Collected data
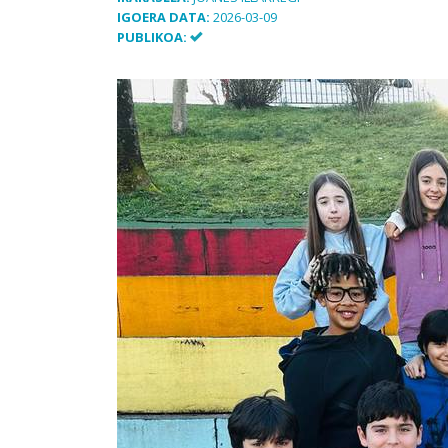
IGOERA DATA:
2026-03-09
PUBLIKOA:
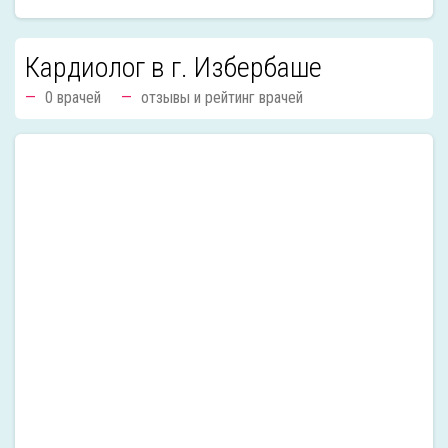
Кардиолог в г. Избербаше
0 врачей
отзывы и рейтинг врачей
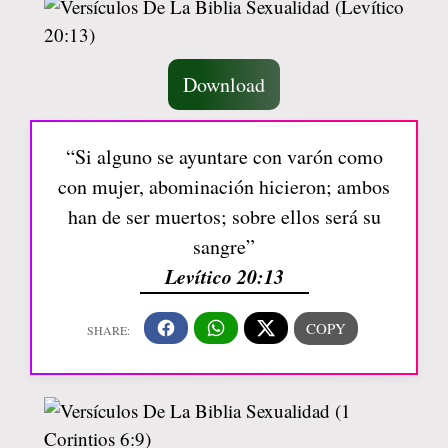
Download
“Si alguno se ayuntare con varón como
con mujer, abominación hicieron; ambos
han de ser muertos; sobre ellos será su
sangre”
Levítico 20:13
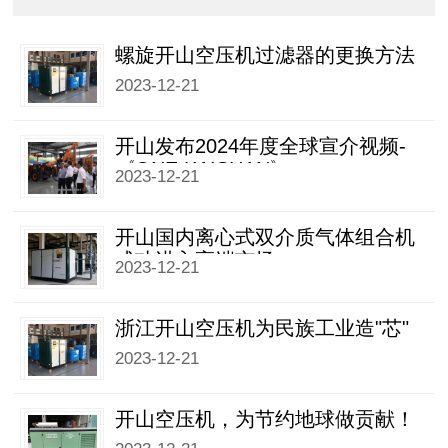
螺旋开山空压机过滤器的更换方法
2023-12-21
开山发布2024年度全球宣介视频-
《ONE KAISHAN》
2023-12-21
开山国内离心式双介质气体组合机
成功进入高端市场
2023-12-21
浙江开山空压机为民族工业造"芯"
2023-12-21
开山空压机，为节约地球做贡献！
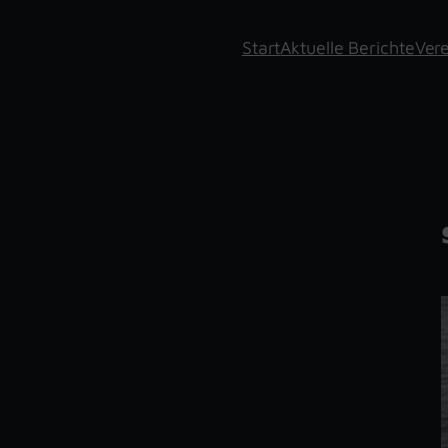
Start
Aktuelle Berichte
Vere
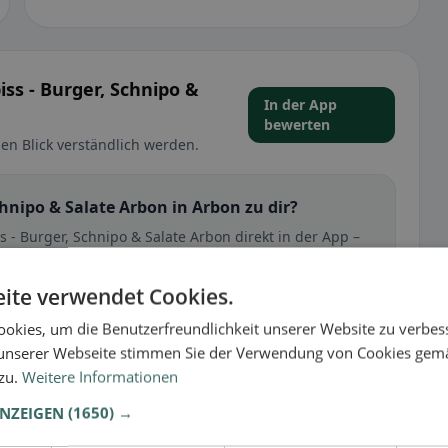
iss - Burger, Schnipo &
In der App
bewerten
en Blick verständlich werden.
Schnipo & Salate Arbon in Arbon zu dir?
s - Burger, Schnipo & Salate Arbon direkt in der App –
. So hilfst du anderen Gästen in Arbon einzuschätzen,
ite verwendet Cookies.
🕌 Halal
okies, um die Benutzerfreundlichkeit unserer Website zu verbes
unserer Webseite stimmen Sie der Verwendung von Cookies gem
 zu.
Weitere Informationen
t
ANZEIGEN
(1650) →
– besonders bei glutenfrei, vegan, vegetarisch oder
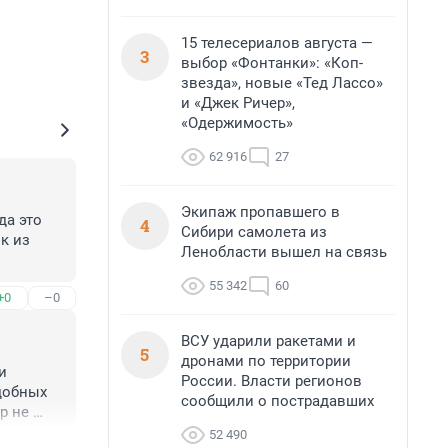
15 телесериалов августа —
3
выбор «Фонтанки»: «Коп-
звезда», новые «Тед Лассо»
и «Джек Ричер»,
«Одержимость»
62 916
27
Экипаж пропавшего в
а это 
4
Сибири самолета из
к из 
Ленобласти вышел на связь
55 342
60
+0
–0
ВСУ ударили ракетами и
5
дронами по территории
 
России. Власти регионов
обных 
сообщили о пострадавших
 не 
ть. 
52 490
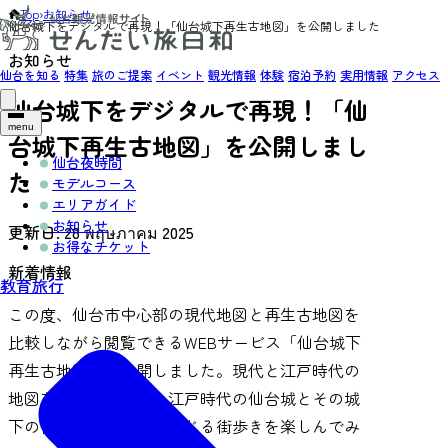
Top
›
お知らせ
›
仙台城下をデジタルで再現！「仙台城下再生古地図」を公開しました
お知らせ
仙台を知る
特集
旅のご提案
イベント
観光情報
体験
宿泊予約
実用情報
アクセス
仙台城下をデジタルで再現！「仙
menu
台城下再生古地図」を公開しまし
仙台夜時間
た
モデルコース
エリアガイド
お知らせ
更新日:
28 พฤษภาคม 2025
お得なチケット
新着情報
教育旅行
この度、仙台市中心部の現代地図と再生古地図を
比較しながら閲覧できるWEBサービス「仙台城下
再生古地図」を公開しました。現代と江戸時代の
地図を比較しながら、江戸時代の仙台城とその城
下の街並みの雰囲気を感じる街歩きを楽しんでみ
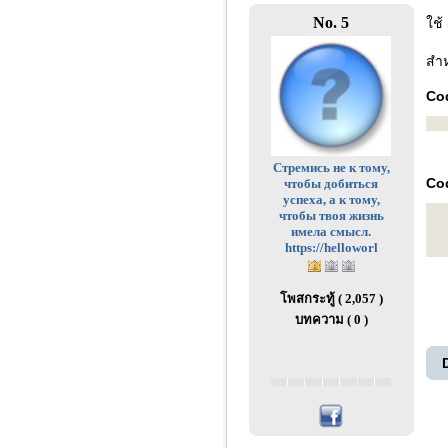
No. 5
ใช้
สำห
Co
Стремись не к тому,
Cod
чтобы добиться
успеха, а к тому,
чтобы твоя жизнь
имела смысл.
https://helloworl
โพสกระทู้ ( 2,057 )
บทความ ( 0 )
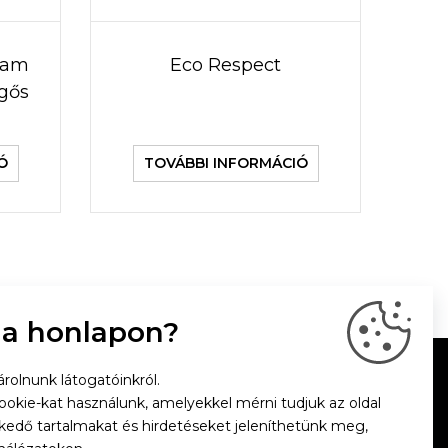
team
Eco Respect
egős
Ó
TOVÁBBI INFORMÁCIÓ
 a honlapon?
rolnunk látogatóinkról.
cookie-kat használunk, amelyekkel mérni tudjuk az oldal
zkedő tartalmakat és hirdetéseket jeleníthetünk meg,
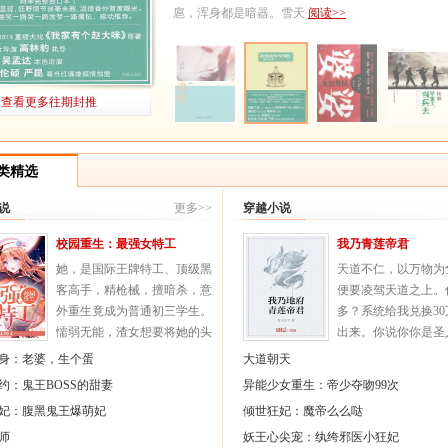
扈，浑身都是暗器。雪天
阅读>>
查看更多往期封推
类精选
说
更多>>
穿越小说
校园重生：最强女特工
我乃青莲帝君
她，是国际王牌特工、顶级黑
天道不仁，以万物为
客高手，精枪械，擅暗杀，意
便要凌驾天道之上。
外重生竟成为普通初三学生。
多？系统给我兑换3
懦弱无能，渣女想要将她的头
出来。你说你你是圣
摁进厕所粪坑里？
八戒去让他知道什么
身：老婆，生个蛋
大道朝天
赌鬼父亲，借了高利贷被追着
你说你是斗战圣佛？
约：鬼王BOSS的甜妻
异能少女重生：帝少夺吻99次
要债？
我只知道齐天大圣！
妃：腹黑鬼王爆萌妃
倾世狂妃：魔帝么么哒
还有家里跟着的一群极品亲
战胜佛！
师
戚。
妖王心尖宠：纨绔邪医小狂妃
阅读>>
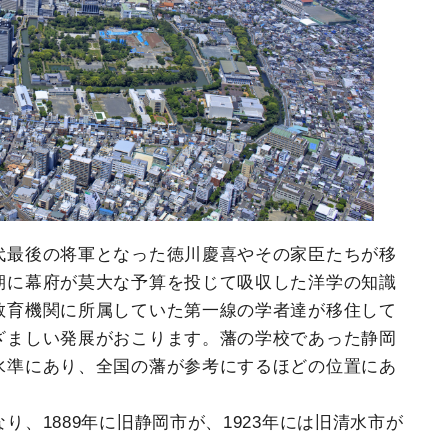
代最後の将軍となった徳川慶喜やその家臣たちが移
期に幕府が莫大な予算を投じて吸収した洋学の知識
教育機関に所属していた第一線の学者達が移住して
ざましい発展がおこります。藩の学校であった静岡
水準にあり、全国の藩が参考にするほどの位置にあ
、1889年に旧静岡市が、1923年には旧清水市が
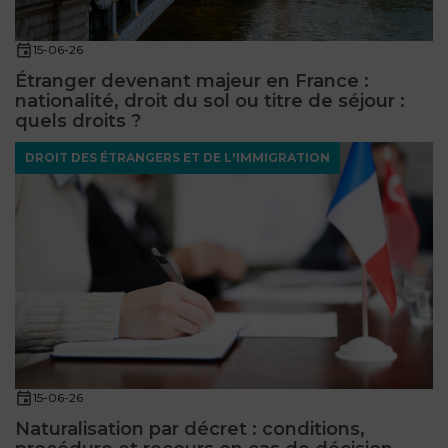
15-06-26
Étranger devenant majeur en France :
nationalité, droit du sol ou titre de séjour :
quels droits ?
DROIT DES ÉTRANGERS ET DE L'IMMIGRATION
15-06-26
Naturalisation par décret : conditions,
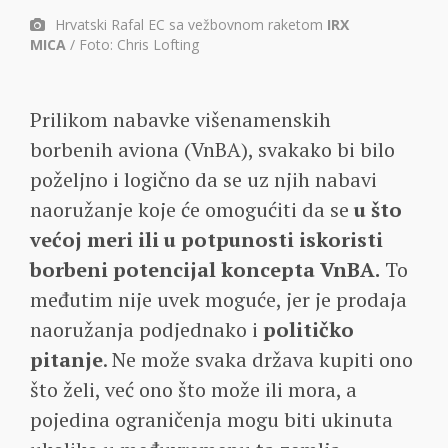
Hrvatski Rafal EC sa vežbovnom raketom
IRX
MICA
/ Foto: Chris Lofting
Prilikom nabavke višenamenskih
borbenih aviona (VnBA), svakako bi bilo
poželjno i logično da se uz njih nabavi
naoružanje koje će omogućiti da se
u što
većoj meri ili u potpunosti iskoristi
borbeni potencijal koncepta VnBA.
To
međutim nije uvek moguće, jer je prodaja
naoružanja podjednako i
političko
pitanje
. Ne može svaka država kupiti ono
što želi, već ono što može ili mora, a
pojedina ograničenja mogu biti ukinuta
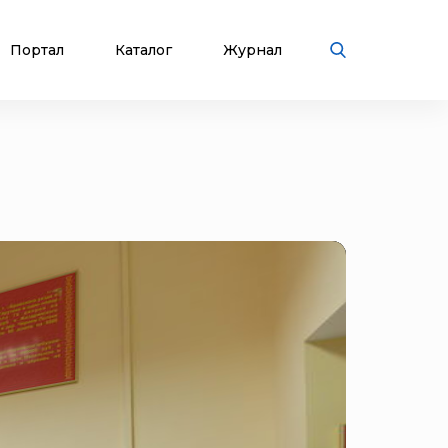
Портал
Каталог
Журнал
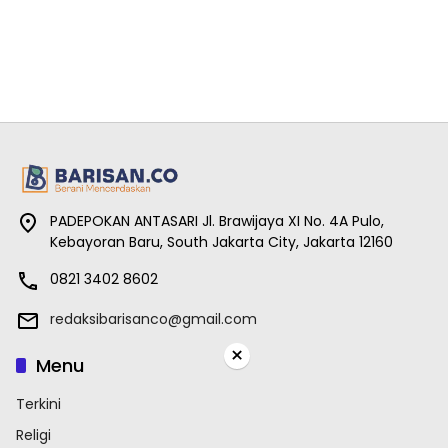
PADEPOKAN ANTASARI Jl. Brawijaya XI No. 4A Pulo,
Kebayoran Baru, South Jakarta City, Jakarta 12160
0821 3402 8602
redaksibarisanco@gmail.com
×
Menu
Terkini
Religi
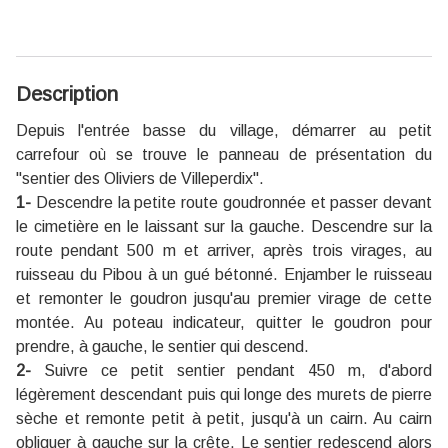
Description
Depuis l'entrée basse du village, démarrer au petit
carrefour où se trouve le panneau de présentation du
"sentier des Oliviers de Villeperdix".
1-
Descendre la petite route goudronnée et passer devant
le cimetière en le laissant sur la gauche. Descendre sur la
route pendant 500 m et arriver, après trois virages, au
ruisseau du Pibou à un gué bétonné. Enjamber le ruisseau
et remonter le goudron jusqu'au premier virage de cette
montée. Au poteau indicateur, quitter le goudron pour
prendre, à gauche, le sentier qui descend.
2-
Suivre ce petit sentier pendant 450 m, d'abord
légèrement descendant puis qui longe des murets de pierre
sèche et remonte petit à petit, jusqu'à un cairn. Au cairn
obliquer à gauche sur la crête. Le sentier redescend alors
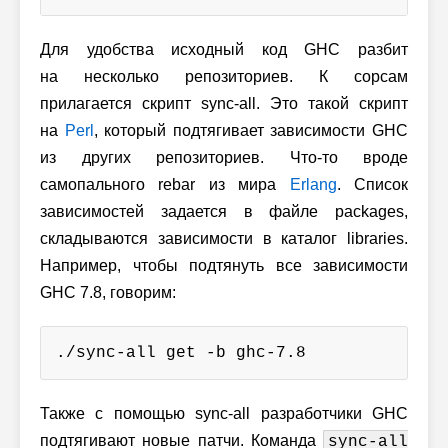
Для удобства исходный код GHC разбит
на несколько репозиториев. К сорсам
прилагается скрипт sync-all. Это такой скрипт
на
Perl
, который подтягивает зависимости GHC
из других репозиториев. Что-то вроде
самопального rebar из мира
Erlang
. Список
зависимостей задается в файле packages,
складываются зависимости в каталог libraries.
Например, чтобы подтянуть все зависимости
GHC 7.8, говорим:
./sync-all get -b ghc-7.8
Также с помощью sync-all разработчики GHC
подтягивают новые патчи. Команда
sync-all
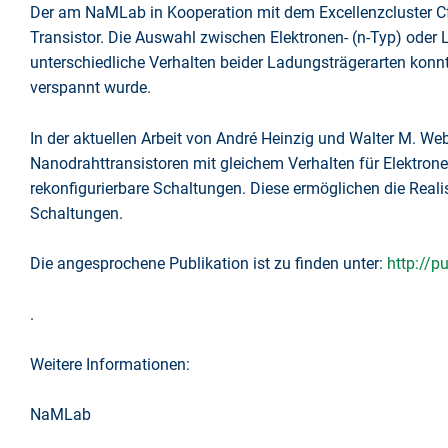
Der am NaMLab in Kooperation mit dem Excellenzcluster CfAE
Transistor. Die Auswahl zwischen Elektronen- (n-Typ) oder L
unterschiedliche Verhalten beider Ladungsträgerarten konn
verspannt wurde.
In der aktuellen Arbeit von André Heinzig und Walter M. Web
Nanodrahttransistoren mit gleichem Verhalten für Elektron
rekonfigurierbare Schaltungen. Diese ermöglichen die Real
Schaltungen.
Die angesprochene Publikation ist zu finden unter:
http://
.
Weitere Informationen:
NaMLab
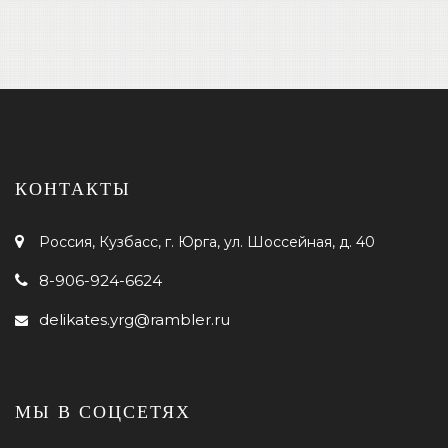
КОНТАКТЫ
Россия, Кузбасс, г. Юрга, ул. Шоссейная, д. 40
8-906-924-6624
delikates.yrg@rambler.ru
МЫ В СОЦСЕТЯХ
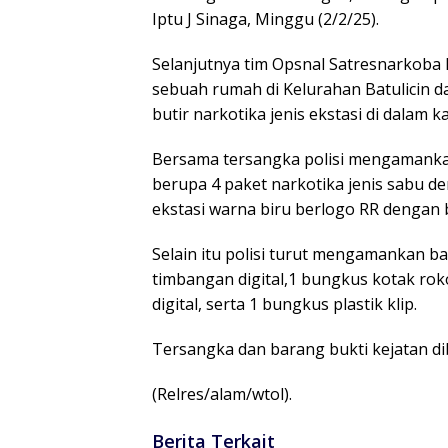
Iptu J Sinaga, Minggu (2/2/25).
Selanjutnya tim Opsnal Satresnarkob
sebuah rumah di Kelurahan Batulicin da
butir narkotika jenis ekstasi di dalam k
Bersama tersangka polisi mengamanka
berupa 4 paket narkotika jenis sabu den
ekstasi warna biru berlogo RR dengan b
Selain itu polisi turut mengamankan ba
timbangan digital,1 bungkus kotak ro
digital, serta 1 bungkus plastik klip.
Tersangka dan barang bukti kejatan d
(Relres/alam/wtol).
Berita Terkait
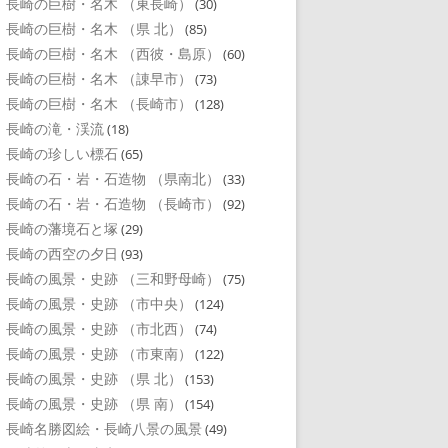
長崎の巨樹・名木 （東長崎）
(30)
長崎の巨樹・名木 （県 北）
(85)
長崎の巨樹・名木 （西彼・島原）
(60)
長崎の巨樹・名木 （諌早市）
(73)
長崎の巨樹・名木 （長崎市）
(128)
長崎の滝・渓流
(18)
長崎の珍しい標石
(65)
長崎の石・岩・石造物 （県南北）
(33)
長崎の石・岩・石造物 （長崎市）
(92)
長崎の藩境石と塚
(29)
長崎の西空の夕日
(93)
長崎の風景・史跡 （三和野母崎）
(75)
長崎の風景・史跡 （市中央）
(124)
長崎の風景・史跡 （市北西）
(74)
長崎の風景・史跡 （市東南）
(122)
長崎の風景・史跡 （県 北）
(153)
長崎の風景・史跡 （県 南）
(154)
長崎名勝図絵・長崎八景の風景
(49)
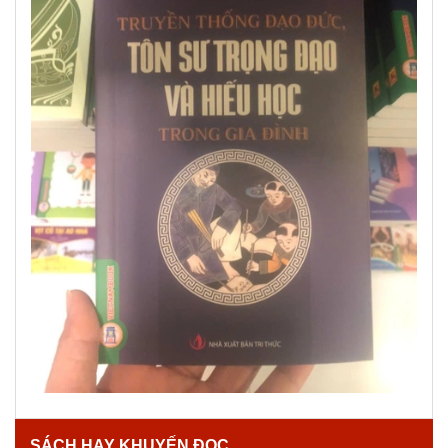
SÁCH HAY KHUYẾN ĐỌC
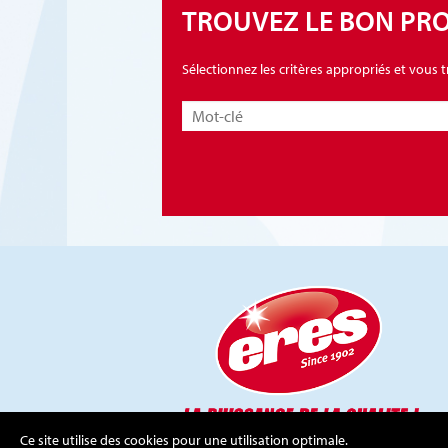
TROUVEZ LE BON PR
Sélectionnez les critères appropriés et vous
Ce site utilise des cookies pour une utilisation optimale.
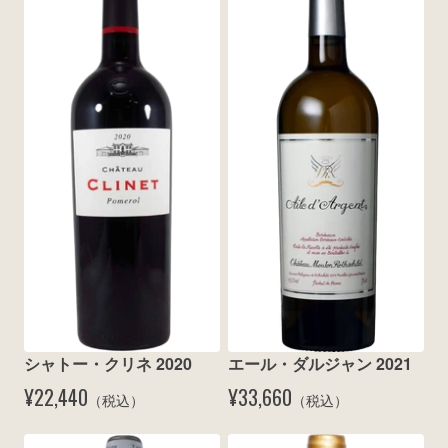
シャトー・クリネ 2020
エール・ダルジャン 2021
¥22,440
¥33,660
（税込）
（税込）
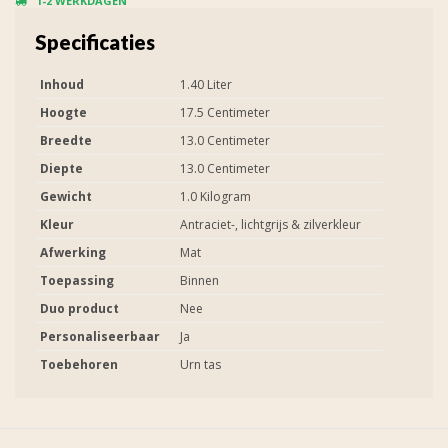
1-2 WERKDAGEN
Specificaties
Inhoud
1.40 Liter
Hoogte
17.5 Centimeter
Breedte
13.0 Centimeter
Diepte
13.0 Centimeter
Gewicht
1.0 Kilogram
Kleur
Antraciet-, lichtgrijs & zilverkleur
Afwerking
Mat
Toepassing
Binnen
Duo product
Nee
Personaliseerbaar
Ja
Toebehoren
Urn tas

» Exercise
Copy out the rows from the line containing "Description" through the line containing "МЫ В СОЦСЕТЯХ", with both of those lines included. Omit the picture markers.

» Exercise answer
Description
Depuis l'entrée basse du village, démarrer au petit
carrefour où se trouve le panneau de présentation du
"sentier des Oliviers de Villeperdix".
1-
Descendre la petite route goudronnée et passer devant
le cimetière en le laissant sur la gauche. Descendre sur la
route pendant 500 m et arriver, après trois virages, au
ruisseau du Pibou à un gué bétonné. Enjamber le ruisseau
et remonter le goudron jusqu'au premier virage de cette
montée. Au poteau indicateur, quitter le goudron pour
prendre, à gauche, le sentier qui descend.
2-
Suivre ce petit sentier pendant 450 m, d'abord
légèrement descendant puis qui longe des murets de pierre
sèche et remonte petit à petit, jusqu'à un cairn. Au cairn
obliquer à gauche sur la crête. Le sentier redescend alors
Для удобства исходный код GHC разбит
на несколько репозиториев. К сорсам
прилагается скрипт sync-all. Это такой скрипт
на
Perl
, который подтягивает зависимости GHC
из других репозиториев. Что-то вроде
самопального rebar из мира
Erlang
. Список
зависимостей задается в файле packages,
складываются зависимости в каталог libraries.
Например, чтобы подтянуть все зависимости
GHC 7.8, говорим:
./sync-all get -b ghc-7.8
Также с помощью sync-all разработчики GHC
подтягивают новые патчи. Команда
sync-all
Der am NaMLab in Kooperation mit dem Excellenzcluster CfAE
Transistor. Die Auswahl zwischen Elektronen- (n-Typ) oder L
unterschiedliche Verhalten beider Ladungsträgerarten konn
verspannt wurde.
In der aktuellen Arbeit von André Heinzig und Walter M. Web
Nanodrahttransistoren mit gleichem Verhalten für Elektron
rekonfigurierbare Schaltungen. Diese ermöglichen die Real
Schaltungen.
Die angesprochene Publikation ist zu finden unter:
http://
.
Weitere Informationen:
NaMLab
КОНТАКТЫ
Россия, Кузбасс, г. Юрга, ул. Шоссейная, д. 40
8-906-924-6624
delikates.yrg@rambler.ru
МЫ В СОЦСЕТЯХ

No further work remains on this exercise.